Kurzzeitpflege – jederzeit gut versorgt

Wer seinen Angehörigen zu Hause pflegt, kann schnell in die Situation kommen, dass er den Pflegebedürftigen kurzfristig nicht mehr vor Ort versorgen kann. Genau für solche Fälle können Sie auf die Kurzzeitpflege zurück greifen. Diese wurde vom Gesetzgeber geschaffen und ist laut Definition so ausgerichtet, für einen begrenzten Zeitraum eine vollstationäre Pflege für den Betroffenen zur Verfügung zu stellen.

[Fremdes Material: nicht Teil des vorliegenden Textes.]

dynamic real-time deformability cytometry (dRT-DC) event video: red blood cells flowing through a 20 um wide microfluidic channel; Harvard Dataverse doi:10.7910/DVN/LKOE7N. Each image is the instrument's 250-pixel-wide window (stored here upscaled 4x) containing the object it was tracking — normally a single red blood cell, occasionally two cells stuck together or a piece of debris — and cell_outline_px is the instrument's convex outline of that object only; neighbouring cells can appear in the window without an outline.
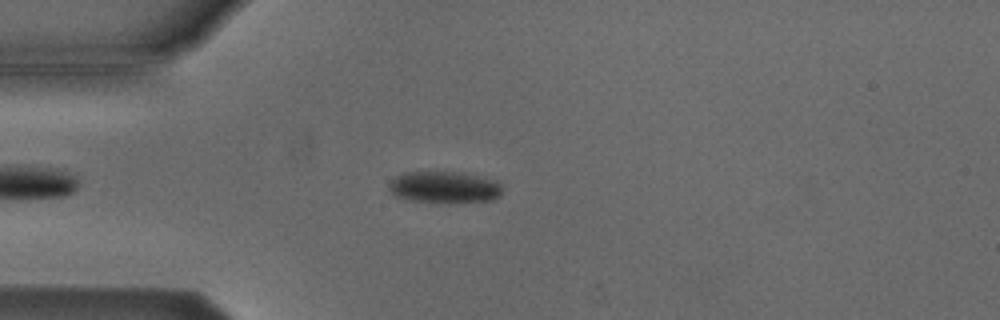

Meist tritt ein solcher Fall dann auf, wenn Ihr Angehöriger gerade aus dem Krankenhaus kommt und noch Unterstützung und Pflege benötigt.

Grundsätzlich ist eine Kurzzeitpflege auf 56 Tage Dauer jährlich ausgerichtet. Für diesen Zeitraum übernimmt auch die zuständige Pflegekasse die Kosten. Sie können diese Form der Pflege aber auch mit der Verhinderungspflege kombinieren. Wichtiges Kriterium ist dabei, dass die Kurzzeitpflege in einer entsprechenden Pflegeeinrichtung durchgeführt wird und nicht zu Hause stattfindet.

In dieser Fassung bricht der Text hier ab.